Antonio Gambini pointe un troisième problème dans la limitation de la déductibilité des charges d’intérêts. "L’OCDE avait proposé de limiter la déduction des intérêts à un ratio compris entre 10 et 30 % du revenu d’exploitation de l’entreprise, explique Antonio Gambini. La Commission européenne a choisi la fourchette haute de 30 %, ce qui permet de profiter à fond du système." En outre, des multinationales tirent parfois profit de législations nationales divergentes. Ainsi, le paiement d’intérêts peut être déduit du bénéfice dans un Etat, tandis que la somme correspondante peut être exonérée d’impôt ailleurs. La Commission propose que la qualification juridique décidée par le 1er pays s’impose au 2e. "C’est un progrès, mais ça ne fonctionne pas avec les pays hors de l’UE", déplore Antonio Gambini.
Denis-Emmanuel Philippe : "La Belgique sera pénalisée"
Denis-Emmanuel Philippe est avocat chez Bloom Law et professeur de droit fiscal à l’ULG. Selon lui, la transposition du plan Moscovici dans le droit belge pourrait pénaliser notre économie. "En général, les petits pays disposent d’une fiscalité favorable pour attirer des entreprises, déclare-t-il. La Belgique, les Pays-Bas, le Luxembourg ou l’Irlande risquent donc de devenir moins attrayants."

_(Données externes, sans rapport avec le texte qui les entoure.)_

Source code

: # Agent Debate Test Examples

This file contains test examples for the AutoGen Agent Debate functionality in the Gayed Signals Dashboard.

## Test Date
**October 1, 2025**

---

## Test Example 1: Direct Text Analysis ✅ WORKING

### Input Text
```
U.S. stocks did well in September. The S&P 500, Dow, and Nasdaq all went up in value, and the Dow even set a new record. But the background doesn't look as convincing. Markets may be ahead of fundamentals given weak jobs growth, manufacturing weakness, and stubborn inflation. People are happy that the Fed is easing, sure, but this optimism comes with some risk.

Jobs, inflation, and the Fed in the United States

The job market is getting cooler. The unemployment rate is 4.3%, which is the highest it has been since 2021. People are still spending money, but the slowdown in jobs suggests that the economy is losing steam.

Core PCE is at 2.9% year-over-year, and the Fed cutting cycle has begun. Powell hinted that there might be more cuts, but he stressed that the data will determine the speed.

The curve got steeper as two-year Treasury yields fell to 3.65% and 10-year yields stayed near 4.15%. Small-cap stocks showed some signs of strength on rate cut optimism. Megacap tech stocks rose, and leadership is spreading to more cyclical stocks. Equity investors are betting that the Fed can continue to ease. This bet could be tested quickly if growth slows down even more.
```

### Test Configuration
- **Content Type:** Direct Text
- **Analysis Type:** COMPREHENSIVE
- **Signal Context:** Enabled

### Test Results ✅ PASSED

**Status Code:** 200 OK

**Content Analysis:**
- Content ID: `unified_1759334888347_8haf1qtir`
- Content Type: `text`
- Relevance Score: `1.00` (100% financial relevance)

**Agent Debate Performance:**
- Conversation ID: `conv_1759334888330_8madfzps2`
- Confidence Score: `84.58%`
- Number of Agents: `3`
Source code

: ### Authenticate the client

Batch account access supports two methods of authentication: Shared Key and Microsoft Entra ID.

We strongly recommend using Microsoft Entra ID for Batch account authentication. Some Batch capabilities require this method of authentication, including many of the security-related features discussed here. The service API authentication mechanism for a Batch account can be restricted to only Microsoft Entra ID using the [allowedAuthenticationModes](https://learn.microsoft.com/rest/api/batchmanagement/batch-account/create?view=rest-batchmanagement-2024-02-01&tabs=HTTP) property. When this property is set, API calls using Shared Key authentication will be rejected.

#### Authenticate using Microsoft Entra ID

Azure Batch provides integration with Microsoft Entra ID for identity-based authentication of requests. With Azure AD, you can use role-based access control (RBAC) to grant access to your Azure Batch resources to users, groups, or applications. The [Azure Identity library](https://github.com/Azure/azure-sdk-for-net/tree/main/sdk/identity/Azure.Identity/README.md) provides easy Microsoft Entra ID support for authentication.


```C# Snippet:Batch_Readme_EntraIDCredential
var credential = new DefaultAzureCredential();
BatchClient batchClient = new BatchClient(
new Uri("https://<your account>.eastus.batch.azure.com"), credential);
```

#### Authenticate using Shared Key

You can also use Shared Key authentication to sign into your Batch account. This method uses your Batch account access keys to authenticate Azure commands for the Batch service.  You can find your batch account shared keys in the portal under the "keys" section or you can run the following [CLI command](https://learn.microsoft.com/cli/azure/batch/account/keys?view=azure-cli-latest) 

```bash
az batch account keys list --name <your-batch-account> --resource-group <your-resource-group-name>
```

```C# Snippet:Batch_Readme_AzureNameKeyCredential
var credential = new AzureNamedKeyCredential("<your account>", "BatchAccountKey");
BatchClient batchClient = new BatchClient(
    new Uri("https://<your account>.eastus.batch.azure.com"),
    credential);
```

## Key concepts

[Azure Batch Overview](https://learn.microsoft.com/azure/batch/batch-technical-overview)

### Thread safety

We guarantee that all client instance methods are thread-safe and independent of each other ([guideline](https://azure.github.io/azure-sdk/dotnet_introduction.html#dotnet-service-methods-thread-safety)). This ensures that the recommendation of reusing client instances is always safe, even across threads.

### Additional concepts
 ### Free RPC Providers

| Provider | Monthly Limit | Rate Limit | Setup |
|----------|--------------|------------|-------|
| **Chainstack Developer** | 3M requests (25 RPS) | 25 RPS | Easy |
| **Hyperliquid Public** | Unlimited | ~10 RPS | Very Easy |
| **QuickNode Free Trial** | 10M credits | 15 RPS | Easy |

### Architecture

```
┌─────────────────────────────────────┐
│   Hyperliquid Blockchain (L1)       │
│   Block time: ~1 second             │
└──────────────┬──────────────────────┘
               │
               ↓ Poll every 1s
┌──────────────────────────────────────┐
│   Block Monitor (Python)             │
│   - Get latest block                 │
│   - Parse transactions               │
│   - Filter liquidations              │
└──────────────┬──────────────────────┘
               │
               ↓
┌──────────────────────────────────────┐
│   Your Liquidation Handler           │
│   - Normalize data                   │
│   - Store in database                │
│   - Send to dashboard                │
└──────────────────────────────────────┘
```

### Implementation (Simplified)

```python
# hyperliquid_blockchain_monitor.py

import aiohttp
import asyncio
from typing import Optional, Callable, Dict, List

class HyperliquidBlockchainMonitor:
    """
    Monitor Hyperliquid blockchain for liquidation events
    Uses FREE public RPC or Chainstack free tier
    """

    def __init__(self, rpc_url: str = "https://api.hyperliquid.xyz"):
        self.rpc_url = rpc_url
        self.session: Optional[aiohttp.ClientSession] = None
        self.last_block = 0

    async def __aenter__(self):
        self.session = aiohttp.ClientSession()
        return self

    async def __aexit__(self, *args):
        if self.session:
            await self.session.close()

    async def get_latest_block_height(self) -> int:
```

Le fiscaliste pointe plus particulièrement l’impact de la limitation de la déductibilité des charges d’intérêts. "En Belgique, de nombreuses entreprises ont un taux d’endettement fort élevé, ce qui leur permet de réduire leur base imposable grâce à la déduction des charges d’intérêts, développe-t-il. Les règles de sous-capitalisation belges sont très souples par rapport à d’autres pays tels que l’Allemagne ou la France. L’instauration d’une nouvelle limite à la déduction des charges d’intérêts pourrait donc conduire de nombreuses entreprises belges à payer davantage d’impôt des sociétés."
Le professeur pointe également l’obligation d’instaurer une règle "SEC" ou "CFC" (sociétés étrangères contrôlées ou "foreign controlled company") dans le droit belge. "Contrairement à d’autres Etat membres, la Belgique ne prévoit pas de véritable règle CFC, explique Denis-Emmanuel Philippe. Concrètement, cette mesure permettra au fisc belge de taxer les bénéfices qu’une société belge transfère vers une filiale faiblement taxée. Cette règle s’appliquera dès que la filiale est soumise à un taux d’imposition inférieur à 40 % du taux d’imposition belge. La société-mère belge sera taxée sur ces bénéfices, même si sa filiale ne lui distribue pas de dividendes."
Autre élément qui pourrait toucher notre pays : l’imposition à la sortie des actifs transférés à une filiale. "Les sociétés belges qui développent des produits prometteurs sont visées. Si elles transfèrent ces actifs vers une juridiction faiblement taxée, toute la valeur du produit transféré sera taxée en Belgique, explique Denis-Emmanuel Philippe. Pas question, par exemple pour une entreprise pharmaceutique belge, d’éluder l’impôt en délocalisant des brevets vers des pays à fiscalité faible."